At St. Mary’s Lacor Hospital user fees only cover 13 % of hospital costs. Identifying and describing the actual costs of producing hospital health services (against the fees charged) can be a useful tool to advocate for more funds from both, Government and donors. The findings of this study cannot be generalized. If studies comparable for methodology and time are carried out in various hospitals, useful comparisons could be made and possible efficiency gains could be identified. It would be recommendable and useful to couple costing studies with assessment of quality indicators as this could explain and justify differences in costs (Levin et al. 2003).

References

  1. Bank of Uganda web site, www.bou.or.ug accessed on December 15, 2002.

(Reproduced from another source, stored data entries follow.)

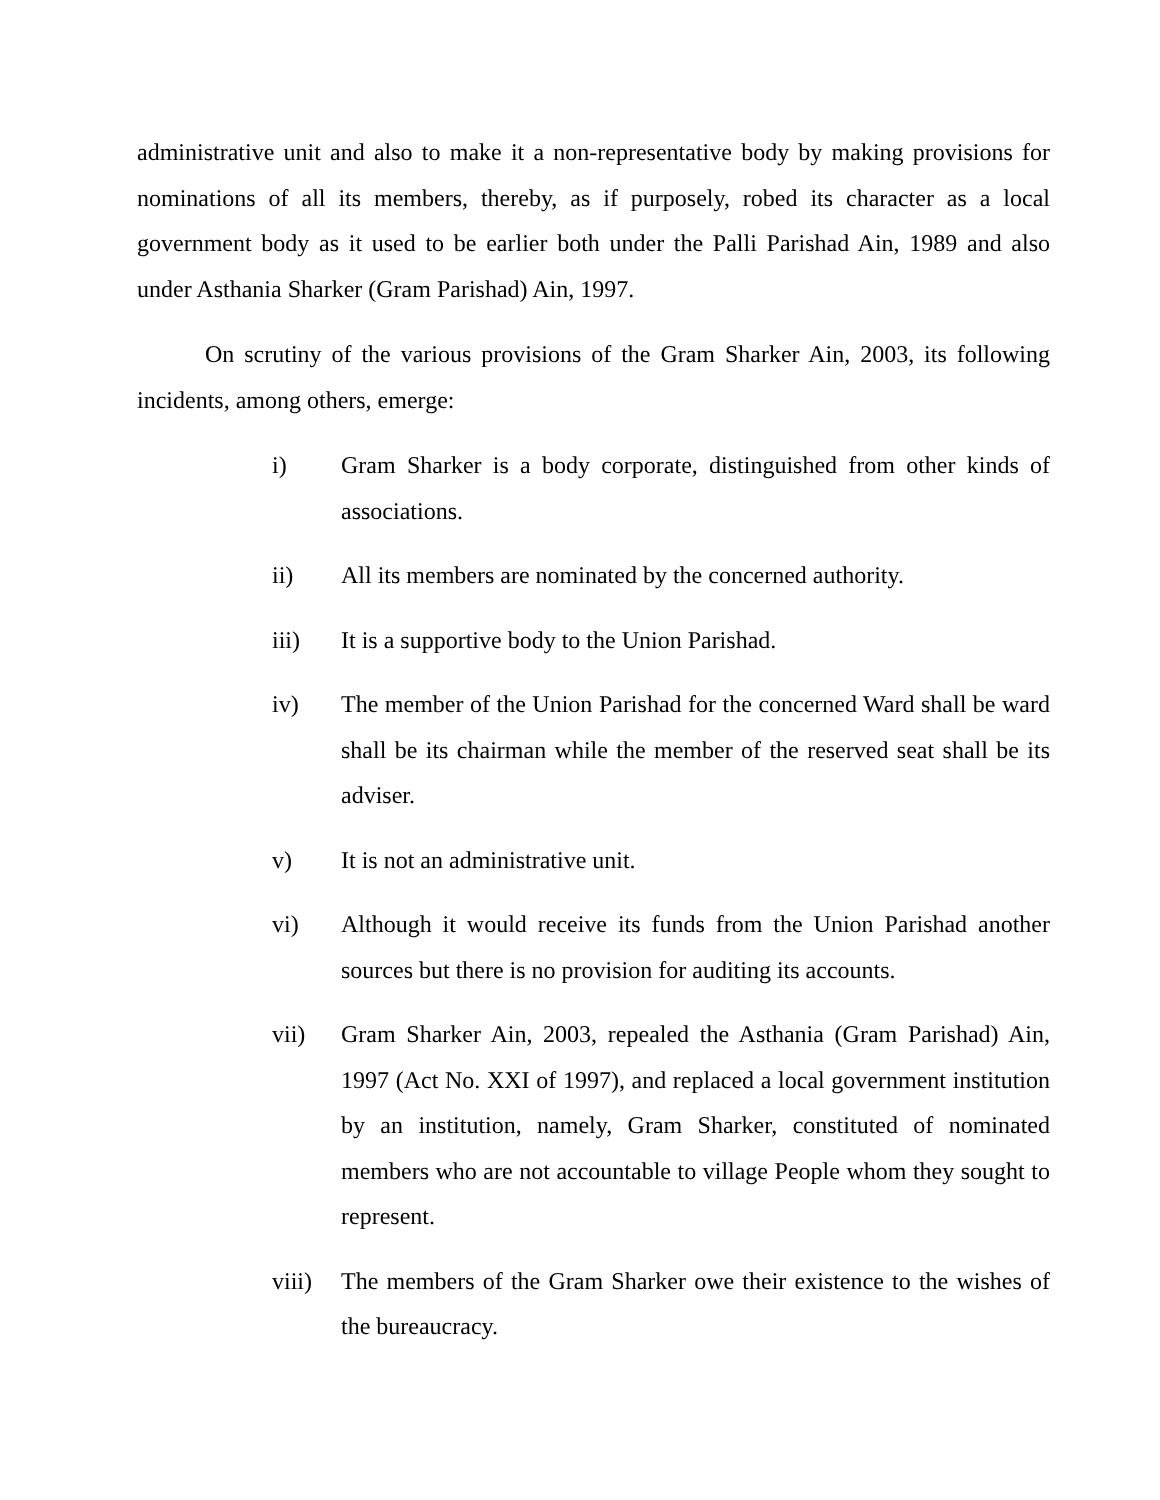administrative unit and also to make it a non-representative body by making provisions for nominations of all its members, thereby, as if purposely, robed its character as a local government body as it used to be earlier both under the Palli Parishad Ain, 1989 and also under Asthania Sharker (Gram Parishad) Ain, 1997.
On scrutiny of the various provisions of the Gram Sharker Ain, 2003, its following incidents, among others, emerge:
i) Gram Sharker is a body corporate, distinguished from other kinds of associations.
ii) All its members are nominated by the concerned authority.
iii) It is a supportive body to the Union Parishad.
iv) The member of the Union Parishad for the concerned Ward shall be ward shall be its chairman while the member of the reserved seat shall be its adviser.
v) It is not an administrative unit.
vi) Although it would receive its funds from the Union Parishad another sources but there is no provision for auditing its accounts.
vii) Gram Sharker Ain, 2003, repealed the Asthania (Gram Parishad) Ain, 1997 (Act No. XXI of 1997), and replaced a local government institution by an institution, namely, Gram Sharker, constituted of nominated members who are not accountable to village People whom they sought to represent.
viii)
The members of the Gram Sharker owe their existence to the wishes of the bureaucracy.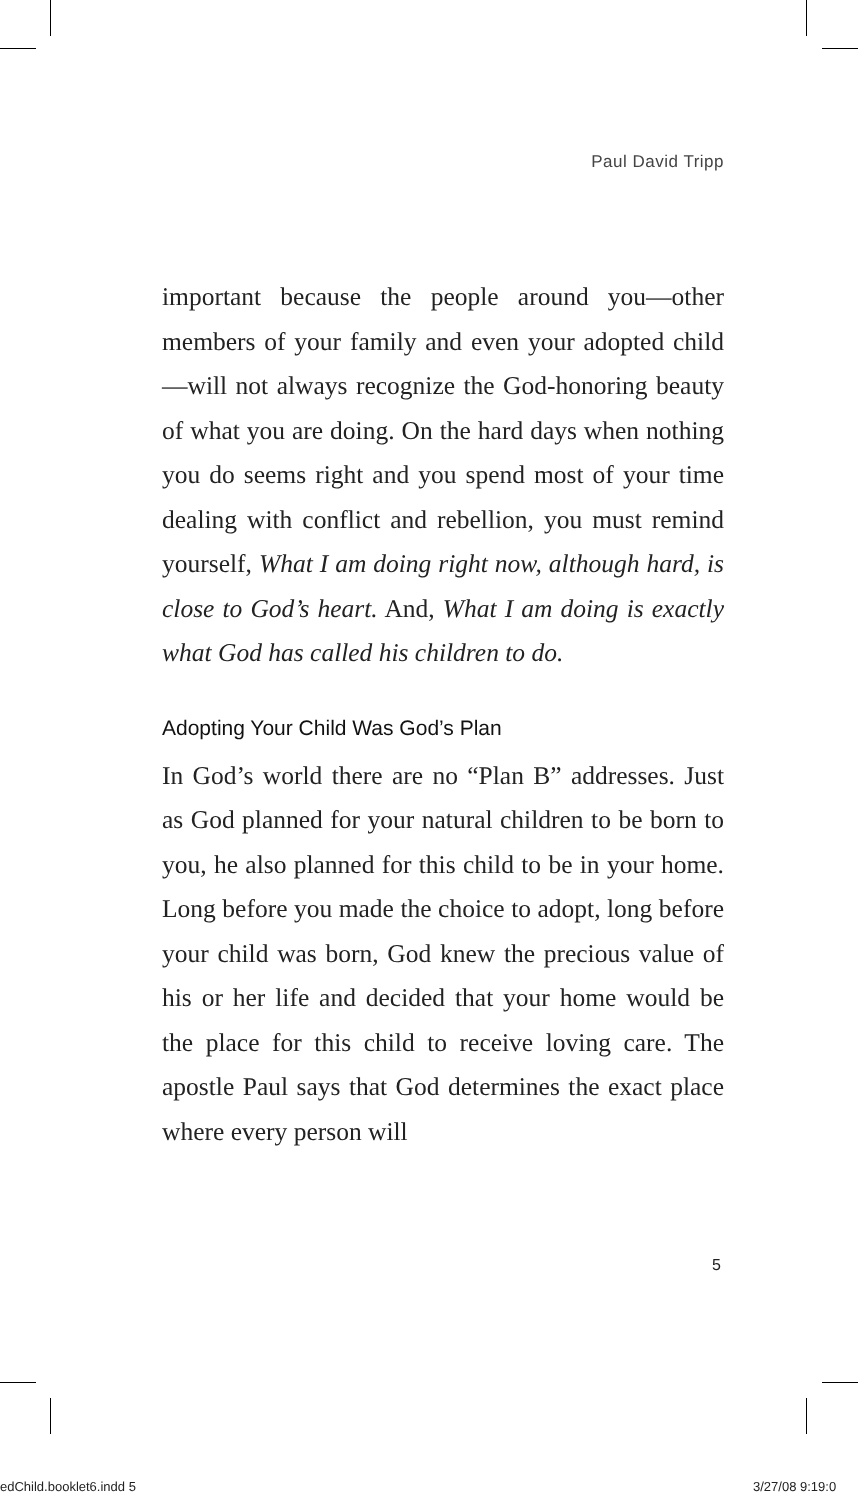Paul David Tripp
important because the people around you—other members of your family and even your adopted child—will not always recognize the God-honoring beauty of what you are doing. On the hard days when nothing you do seems right and you spend most of your time dealing with conflict and rebellion, you must remind yourself, What I am doing right now, although hard, is close to God’s heart. And, What I am doing is exactly what God has called his children to do.
Adopting Your Child Was God’s Plan
In God’s world there are no “Plan B” addresses. Just as God planned for your natural children to be born to you, he also planned for this child to be in your home. Long before you made the choice to adopt, long before your child was born, God knew the precious value of his or her life and decided that your home would be the place for this child to receive loving care. The apostle Paul says that God determines the exact place where every person will
5
edChild.booklet6.indd 5 3/27/08 9:19:0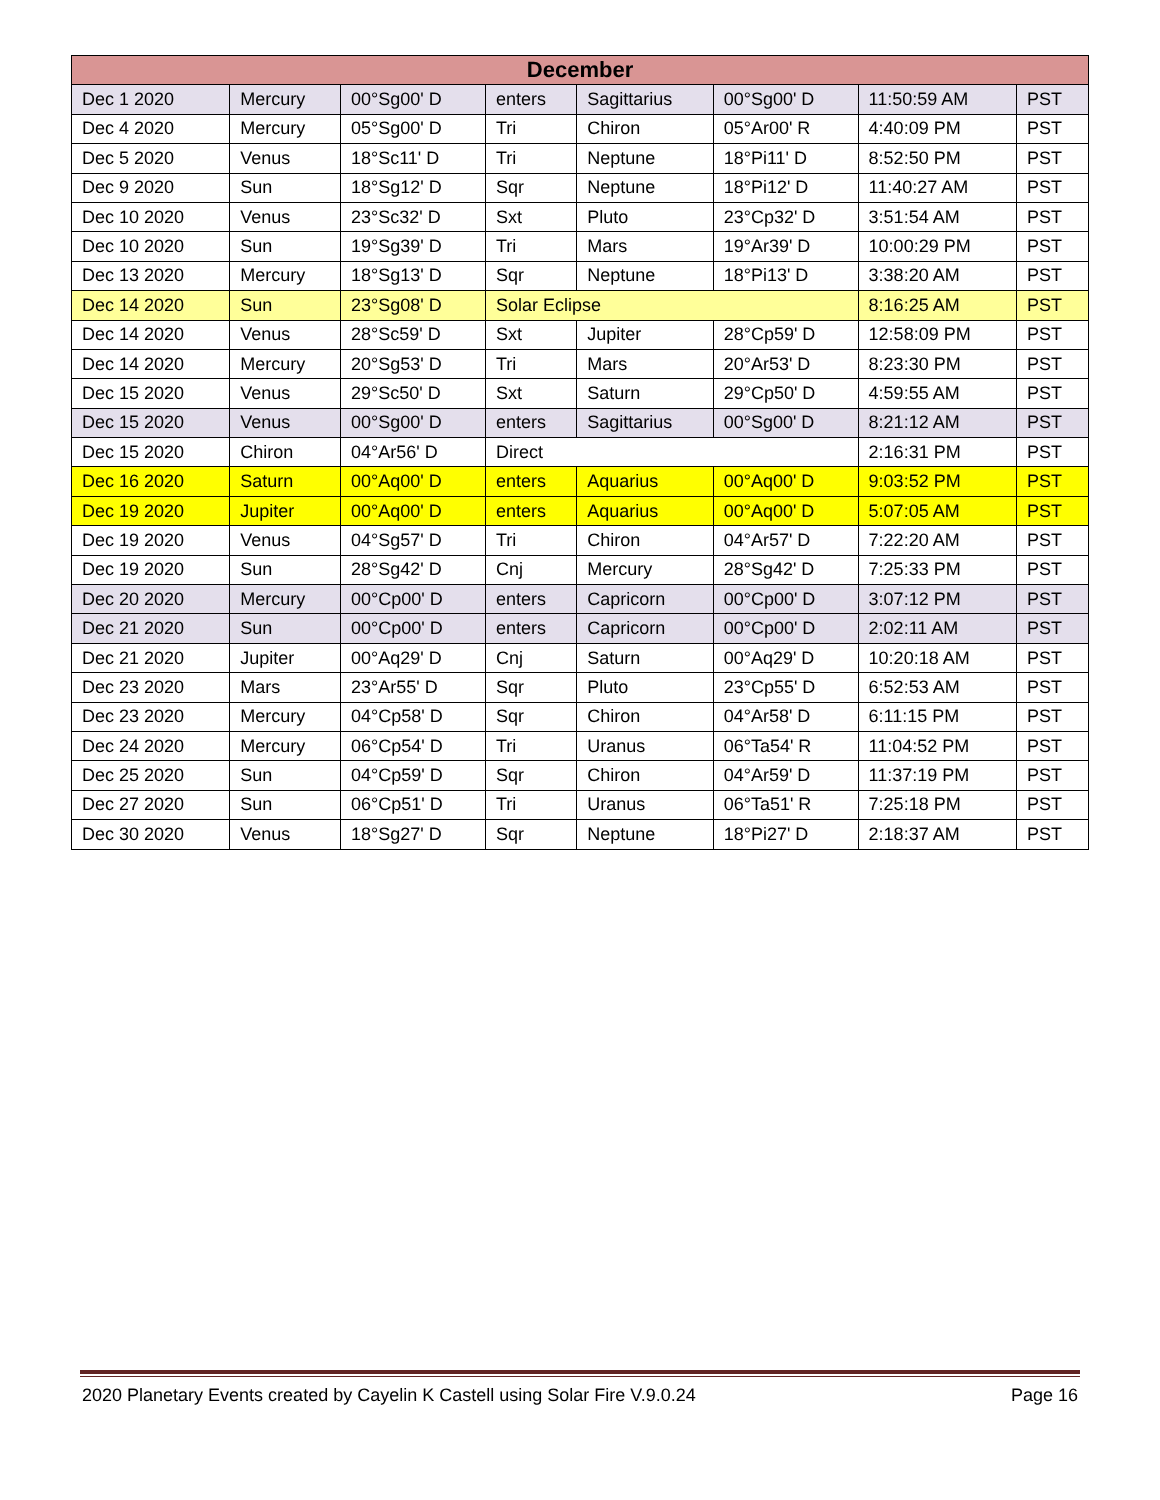| December | | | | | | | |
| --- | --- | --- | --- | --- | --- | --- | --- |
| Dec 1 2020 | Mercury | 00°Sg00' D | enters | Sagittarius | 00°Sg00' D | 11:50:59 AM | PST |
| Dec 4 2020 | Mercury | 05°Sg00' D | Tri | Chiron | 05°Ar00' R | 4:40:09 PM | PST |
| Dec 5 2020 | Venus | 18°Sc11' D | Tri | Neptune | 18°Pi11' D | 8:52:50 PM | PST |
| Dec 9 2020 | Sun | 18°Sg12' D | Sqr | Neptune | 18°Pi12' D | 11:40:27 AM | PST |
| Dec 10 2020 | Venus | 23°Sc32' D | Sxt | Pluto | 23°Cp32' D | 3:51:54 AM | PST |
| Dec 10 2020 | Sun | 19°Sg39' D | Tri | Mars | 19°Ar39' D | 10:00:29 PM | PST |
| Dec 13 2020 | Mercury | 18°Sg13' D | Sqr | Neptune | 18°Pi13' D | 3:38:20 AM | PST |
| Dec 14 2020 | Sun | 23°Sg08' D | Solar Eclipse | | | 8:16:25 AM | PST |
| Dec 14 2020 | Venus | 28°Sc59' D | Sxt | Jupiter | 28°Cp59' D | 12:58:09 PM | PST |
| Dec 14 2020 | Mercury | 20°Sg53' D | Tri | Mars | 20°Ar53' D | 8:23:30 PM | PST |
| Dec 15 2020 | Venus | 29°Sc50' D | Sxt | Saturn | 29°Cp50' D | 4:59:55 AM | PST |
| Dec 15 2020 | Venus | 00°Sg00' D | enters | Sagittarius | 00°Sg00' D | 8:21:12 AM | PST |
| Dec 15 2020 | Chiron | 04°Ar56' D | Direct | | | 2:16:31 PM | PST |
| Dec 16 2020 | Saturn | 00°Aq00' D | enters | Aquarius | 00°Aq00' D | 9:03:52 PM | PST |
| Dec 19 2020 | Jupiter | 00°Aq00' D | enters | Aquarius | 00°Aq00' D | 5:07:05 AM | PST |
| Dec 19 2020 | Venus | 04°Sg57' D | Tri | Chiron | 04°Ar57' D | 7:22:20 AM | PST |
| Dec 19 2020 | Sun | 28°Sg42' D | Cnj | Mercury | 28°Sg42' D | 7:25:33 PM | PST |
| Dec 20 2020 | Mercury | 00°Cp00' D | enters | Capricorn | 00°Cp00' D | 3:07:12 PM | PST |
| Dec 21 2020 | Sun | 00°Cp00' D | enters | Capricorn | 00°Cp00' D | 2:02:11 AM | PST |
| Dec 21 2020 | Jupiter | 00°Aq29' D | Cnj | Saturn | 00°Aq29' D | 10:20:18 AM | PST |
| Dec 23 2020 | Mars | 23°Ar55' D | Sqr | Pluto | 23°Cp55' D | 6:52:53 AM | PST |
| Dec 23 2020 | Mercury | 04°Cp58' D | Sqr | Chiron | 04°Ar58' D | 6:11:15 PM | PST |
| Dec 24 2020 | Mercury | 06°Cp54' D | Tri | Uranus | 06°Ta54' R | 11:04:52 PM | PST |
| Dec 25 2020 | Sun | 04°Cp59' D | Sqr | Chiron | 04°Ar59' D | 11:37:19 PM | PST |
| Dec 27 2020 | Sun | 06°Cp51' D | Tri | Uranus | 06°Ta51' R | 7:25:18 PM | PST |
| Dec 30 2020 | Venus | 18°Sg27' D | Sqr | Neptune | 18°Pi27' D | 2:18:37 AM | PST |
2020 Planetary Events created by Cayelin K Castell using Solar Fire V.9.0.24 Page 16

  2. Barnum H., Kutzin J., Public Hospitals in Developing Countries, Resource Use, Cost, Financing, Johns Hopkins University Press, Baltimore and London (published for the World Bank), 1993
  3. Bratt J.H., Foreit J., Chen P.L. et al., A comparison of four approaches for measuring clinician time use, Health Policy and Planning, 14: 374381, 1999
  4. Driwale A., Lokong A. J. et al. The challenge of sustainability in Lacor Hospital: external context and prospective analysis, Uganda Health Bulletin, Vol. 9, N.1, 68-72, 2003
  5. Flessa Steffen, The costs of hospital services: a case study of Evangelical Lutheran Church hospitals in Tanzania, Health Policy and Planning; 13(4): 397-407, 1998
  6. Green A., Ali B., Naeem A., Vassall A., Using costing as a district planning and management tool in Balochistan, Pakistan, Health Policy and Planning 16(2): 180-186, 2001
  7. Joint Medical Store, Price Catalogue, Kampala, 2002
  8. Levin A., Dmytraczenko T., McEuen M., Ssengooba F. et al., Costs of maternal health care services in three Anglophone African countries, International Journal of Health Planning and Management, 18: 3-22, 2003
  9. Maciocco G., Cattaneo A., Asio S. et al. Report of a research: User Fees in Private Non For Profit Hospitals in Uganda, Health and Development, Supplement N 2, CUAMM, Padova, 2000
  10. Mills A., The economics of hospitals in developing countries. Part I: Expenditure Patterns. Health Policy and Planning 5(2); 107-117, 1990
  11. Mills A., The economics of hospitals in developing countries. Part II: Costs and Sources of Income. Health Policy and Planning 5(3); 203-218, 1990
  12. Rwabwoogo Odrek Mugisha, Uganda Districts Information Handbook, Fountain Publishers, Kampala, 2002
  13. Shepard D.S., Hodgkin D., Anthony Y.E., Analysis of hospital costs: a manual for managers, World Health Organisation, Geneva, 2000
  14. Uganda Bureau of Statistics, National Census 2002, Provisional Results, Entebbe 2003.